The so-called federal deficit reduction plan announced recently by the Republican chairman of the House Budget Committee is represented as a blueprint that makes the hard choices necessary to steer the United States away from fiscal disaster. But learned analysis exposes Rep. Paul Ryan's prescription as a plan that differs little from President Obama's vision in terms of total deficits, but apportions the pain in very different ways.

Ryan's "Path to Prosperity" runs through various fantasy lands, envisioning that large tax cuts, mostly for the rich, and huge spending cuts, mostly in programs that benefit the poor and middle class, will lead to unprecedented booms in hiring, homebuilding and other economic activities.
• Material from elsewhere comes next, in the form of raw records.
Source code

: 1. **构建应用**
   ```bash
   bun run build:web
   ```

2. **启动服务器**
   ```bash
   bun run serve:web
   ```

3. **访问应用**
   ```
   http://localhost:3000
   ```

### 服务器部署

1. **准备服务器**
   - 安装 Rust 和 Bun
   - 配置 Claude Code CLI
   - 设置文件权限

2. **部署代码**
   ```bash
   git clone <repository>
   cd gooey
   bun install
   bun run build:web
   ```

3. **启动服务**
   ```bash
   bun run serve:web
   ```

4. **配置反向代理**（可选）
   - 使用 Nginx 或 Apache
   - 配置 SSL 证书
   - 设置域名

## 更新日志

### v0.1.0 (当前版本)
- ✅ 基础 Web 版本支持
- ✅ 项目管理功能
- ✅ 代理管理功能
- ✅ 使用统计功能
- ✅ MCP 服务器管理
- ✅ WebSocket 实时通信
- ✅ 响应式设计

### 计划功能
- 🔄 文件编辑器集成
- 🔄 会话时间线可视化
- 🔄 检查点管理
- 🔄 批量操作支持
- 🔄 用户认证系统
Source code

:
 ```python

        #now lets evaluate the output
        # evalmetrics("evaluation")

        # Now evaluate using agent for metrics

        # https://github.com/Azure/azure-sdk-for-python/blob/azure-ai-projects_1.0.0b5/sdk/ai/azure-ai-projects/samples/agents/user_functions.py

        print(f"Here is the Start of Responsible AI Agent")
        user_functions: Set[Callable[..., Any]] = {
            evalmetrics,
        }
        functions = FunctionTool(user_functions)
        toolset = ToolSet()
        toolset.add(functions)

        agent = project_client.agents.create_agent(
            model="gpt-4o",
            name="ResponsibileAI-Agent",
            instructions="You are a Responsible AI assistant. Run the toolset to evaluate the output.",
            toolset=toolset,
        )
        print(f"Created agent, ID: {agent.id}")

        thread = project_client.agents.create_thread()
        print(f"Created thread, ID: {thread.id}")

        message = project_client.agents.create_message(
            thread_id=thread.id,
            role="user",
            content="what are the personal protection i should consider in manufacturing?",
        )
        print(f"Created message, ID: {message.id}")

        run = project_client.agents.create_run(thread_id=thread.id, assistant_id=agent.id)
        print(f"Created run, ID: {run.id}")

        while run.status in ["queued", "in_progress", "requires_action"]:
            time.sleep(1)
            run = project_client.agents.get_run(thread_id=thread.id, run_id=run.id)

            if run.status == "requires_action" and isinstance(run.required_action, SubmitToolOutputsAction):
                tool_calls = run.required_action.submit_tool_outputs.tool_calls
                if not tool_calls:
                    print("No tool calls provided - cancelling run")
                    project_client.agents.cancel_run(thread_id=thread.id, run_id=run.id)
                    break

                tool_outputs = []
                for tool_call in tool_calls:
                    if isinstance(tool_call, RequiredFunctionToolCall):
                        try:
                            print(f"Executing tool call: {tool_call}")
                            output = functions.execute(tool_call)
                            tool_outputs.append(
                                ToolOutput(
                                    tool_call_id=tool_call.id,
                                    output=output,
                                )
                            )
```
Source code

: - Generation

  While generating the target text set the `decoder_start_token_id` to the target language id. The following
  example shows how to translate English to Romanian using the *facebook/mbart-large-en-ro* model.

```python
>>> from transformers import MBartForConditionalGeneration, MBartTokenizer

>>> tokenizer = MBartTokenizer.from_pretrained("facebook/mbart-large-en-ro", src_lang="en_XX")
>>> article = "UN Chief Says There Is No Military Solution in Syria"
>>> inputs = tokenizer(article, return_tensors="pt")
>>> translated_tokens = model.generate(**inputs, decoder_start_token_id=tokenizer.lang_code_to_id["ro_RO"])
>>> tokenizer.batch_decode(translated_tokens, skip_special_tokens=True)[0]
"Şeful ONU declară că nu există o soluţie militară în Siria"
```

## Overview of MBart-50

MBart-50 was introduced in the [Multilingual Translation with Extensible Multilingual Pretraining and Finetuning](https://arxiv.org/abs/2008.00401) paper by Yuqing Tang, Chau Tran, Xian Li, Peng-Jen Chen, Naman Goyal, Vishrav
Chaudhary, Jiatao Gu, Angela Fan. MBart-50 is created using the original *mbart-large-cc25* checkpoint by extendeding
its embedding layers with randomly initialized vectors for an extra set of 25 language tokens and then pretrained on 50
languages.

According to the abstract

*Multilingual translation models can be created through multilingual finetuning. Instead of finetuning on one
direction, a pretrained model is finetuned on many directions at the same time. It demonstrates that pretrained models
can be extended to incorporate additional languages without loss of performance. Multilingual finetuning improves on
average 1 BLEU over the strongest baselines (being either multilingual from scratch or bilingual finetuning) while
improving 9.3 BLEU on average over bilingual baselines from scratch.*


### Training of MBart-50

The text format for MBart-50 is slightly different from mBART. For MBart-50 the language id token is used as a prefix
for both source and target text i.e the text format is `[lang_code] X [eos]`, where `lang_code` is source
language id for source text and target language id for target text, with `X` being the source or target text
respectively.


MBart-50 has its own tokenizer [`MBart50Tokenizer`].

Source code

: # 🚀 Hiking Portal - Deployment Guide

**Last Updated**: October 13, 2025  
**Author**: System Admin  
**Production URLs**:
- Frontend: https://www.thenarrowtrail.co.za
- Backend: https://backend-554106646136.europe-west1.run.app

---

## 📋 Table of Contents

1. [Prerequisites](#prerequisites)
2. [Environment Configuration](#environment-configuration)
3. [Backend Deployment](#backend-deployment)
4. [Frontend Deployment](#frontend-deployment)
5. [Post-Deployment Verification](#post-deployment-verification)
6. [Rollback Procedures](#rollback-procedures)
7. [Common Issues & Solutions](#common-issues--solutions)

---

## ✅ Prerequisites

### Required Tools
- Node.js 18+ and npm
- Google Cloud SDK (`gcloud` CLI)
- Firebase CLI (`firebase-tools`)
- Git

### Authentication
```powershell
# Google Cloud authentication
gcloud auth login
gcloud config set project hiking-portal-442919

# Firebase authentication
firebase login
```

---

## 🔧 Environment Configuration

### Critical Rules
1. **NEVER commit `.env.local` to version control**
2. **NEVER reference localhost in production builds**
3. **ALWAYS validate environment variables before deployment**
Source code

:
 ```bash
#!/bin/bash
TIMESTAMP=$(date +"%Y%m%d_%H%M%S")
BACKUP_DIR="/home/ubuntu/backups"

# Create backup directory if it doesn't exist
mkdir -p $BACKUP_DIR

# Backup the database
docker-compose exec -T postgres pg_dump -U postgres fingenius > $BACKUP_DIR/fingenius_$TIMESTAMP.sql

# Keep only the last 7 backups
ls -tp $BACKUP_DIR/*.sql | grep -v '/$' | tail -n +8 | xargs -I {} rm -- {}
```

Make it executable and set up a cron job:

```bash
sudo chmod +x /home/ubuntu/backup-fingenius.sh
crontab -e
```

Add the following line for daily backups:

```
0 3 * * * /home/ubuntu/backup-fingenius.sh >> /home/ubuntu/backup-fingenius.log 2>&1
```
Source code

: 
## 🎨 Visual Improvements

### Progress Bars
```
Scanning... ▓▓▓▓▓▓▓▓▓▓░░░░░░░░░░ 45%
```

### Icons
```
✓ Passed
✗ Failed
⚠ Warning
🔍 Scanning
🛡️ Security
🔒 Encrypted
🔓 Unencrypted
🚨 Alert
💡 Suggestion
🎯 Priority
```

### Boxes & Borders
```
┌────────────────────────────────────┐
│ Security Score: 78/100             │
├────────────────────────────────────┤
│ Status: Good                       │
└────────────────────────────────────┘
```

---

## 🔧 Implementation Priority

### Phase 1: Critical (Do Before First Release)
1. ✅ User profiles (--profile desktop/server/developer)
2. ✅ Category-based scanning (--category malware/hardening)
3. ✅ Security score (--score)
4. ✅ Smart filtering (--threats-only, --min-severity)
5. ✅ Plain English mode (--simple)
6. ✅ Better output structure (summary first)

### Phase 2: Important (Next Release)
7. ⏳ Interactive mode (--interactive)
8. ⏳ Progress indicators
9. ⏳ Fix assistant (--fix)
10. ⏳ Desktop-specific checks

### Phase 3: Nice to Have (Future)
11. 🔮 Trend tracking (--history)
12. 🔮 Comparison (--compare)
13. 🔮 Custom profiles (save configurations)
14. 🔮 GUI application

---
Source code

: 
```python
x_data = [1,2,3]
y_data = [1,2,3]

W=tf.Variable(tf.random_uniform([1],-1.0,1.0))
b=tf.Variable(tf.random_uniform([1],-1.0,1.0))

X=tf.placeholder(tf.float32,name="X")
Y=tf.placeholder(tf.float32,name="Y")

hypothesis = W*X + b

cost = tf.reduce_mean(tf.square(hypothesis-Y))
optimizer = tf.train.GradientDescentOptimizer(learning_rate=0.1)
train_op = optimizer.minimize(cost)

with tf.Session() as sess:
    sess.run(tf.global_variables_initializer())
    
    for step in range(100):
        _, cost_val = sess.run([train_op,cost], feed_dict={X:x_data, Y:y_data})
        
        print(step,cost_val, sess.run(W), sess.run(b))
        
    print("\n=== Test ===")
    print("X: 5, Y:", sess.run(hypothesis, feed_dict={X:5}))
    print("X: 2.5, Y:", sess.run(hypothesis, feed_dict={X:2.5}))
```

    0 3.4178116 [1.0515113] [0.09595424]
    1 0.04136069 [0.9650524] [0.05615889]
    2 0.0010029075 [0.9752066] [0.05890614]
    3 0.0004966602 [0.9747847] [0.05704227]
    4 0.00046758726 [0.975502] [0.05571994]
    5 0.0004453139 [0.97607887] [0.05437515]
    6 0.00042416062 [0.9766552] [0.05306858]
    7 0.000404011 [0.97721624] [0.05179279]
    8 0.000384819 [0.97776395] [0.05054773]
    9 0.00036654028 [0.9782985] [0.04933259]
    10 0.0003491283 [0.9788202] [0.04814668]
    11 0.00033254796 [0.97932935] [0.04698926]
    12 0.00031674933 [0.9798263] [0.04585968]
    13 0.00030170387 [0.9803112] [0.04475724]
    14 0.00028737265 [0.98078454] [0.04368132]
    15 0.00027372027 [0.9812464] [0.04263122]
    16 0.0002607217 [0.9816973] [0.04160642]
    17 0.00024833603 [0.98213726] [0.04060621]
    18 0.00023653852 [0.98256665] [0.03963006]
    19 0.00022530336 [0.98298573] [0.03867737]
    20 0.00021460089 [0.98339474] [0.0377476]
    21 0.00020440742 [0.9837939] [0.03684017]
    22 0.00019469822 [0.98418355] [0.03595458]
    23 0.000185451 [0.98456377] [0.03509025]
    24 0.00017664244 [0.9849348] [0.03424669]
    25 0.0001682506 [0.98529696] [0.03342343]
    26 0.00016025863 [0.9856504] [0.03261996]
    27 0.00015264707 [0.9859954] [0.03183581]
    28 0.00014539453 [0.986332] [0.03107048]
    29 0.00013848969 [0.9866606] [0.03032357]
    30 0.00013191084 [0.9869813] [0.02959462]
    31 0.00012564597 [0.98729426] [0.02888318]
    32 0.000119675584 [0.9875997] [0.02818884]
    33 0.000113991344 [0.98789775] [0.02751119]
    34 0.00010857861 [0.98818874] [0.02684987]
Ryan's plan is mostly a means to shelter those who have already benefited from a half-century of fiscal irrationality and dump the burden on those who are to come later. Under Ryan's plan, traditional Medicare will only be available to people who are already on it or less than 10 years away. Ensuing generations would instead be given government vouchers and tossed out into the very health insurance market that has gobbled huge portions of the private economy and given us the worst health-care outcomes in the developed world.

Ryan daren't touch the benefits of people already, or soon to be, on Medicare, partly because it's too late for them to arrange an alternative, but mostly because those are the age cohorts with the highest percentage of active voters.

Ryan's plan is anchored in an open contempt for anyone who isn't wealthy enough to completely take care of themselves in their old age. He describes Medicare as some kind of cushy "hammock" that people laze about in, when in fact it has been the difference between moderate comfort and grinding poverty for generations of retired Americans.

It sounds all too much like the view expressed by Utah Senate President Michael Waddoups the other day when he denigrated unemployment benefits as an attractive alternative to working, when in fact it is a red-tape nightmare that barely keeps the wolf from the door.

Ryan reasonably criticizes Obama's Affordable Care Act as doing far too little to cut health care costs. But the Ryan plan does nothing to cut costs. Instead it shifts them to future generations of retirees, placing them in a situation where virtually all of their Social Security benefits — if there are any — will be eaten up by health insurance premiums.

Couple all of that with giant tax cuts, the key ingredient in the budget deficits we already have, and Ryan's plan is a path to something. But not something that most people would recognize as prosperity.